• **Exercise aim**
Reproduce each entry below exactly as it appears.
*-*-*
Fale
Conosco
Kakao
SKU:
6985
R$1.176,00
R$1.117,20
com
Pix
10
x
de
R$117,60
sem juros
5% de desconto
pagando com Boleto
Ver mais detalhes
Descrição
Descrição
*-*-*
• **Solved problem**
Fale
Conosco
Kakao
SKU:
6985
R$1.176,00
R$1.117,20
com
Pix
10
x
de
R$117,60
sem juros
5% de desconto
pagando com Boleto
Ver mais detalhes
Descrição
Descrição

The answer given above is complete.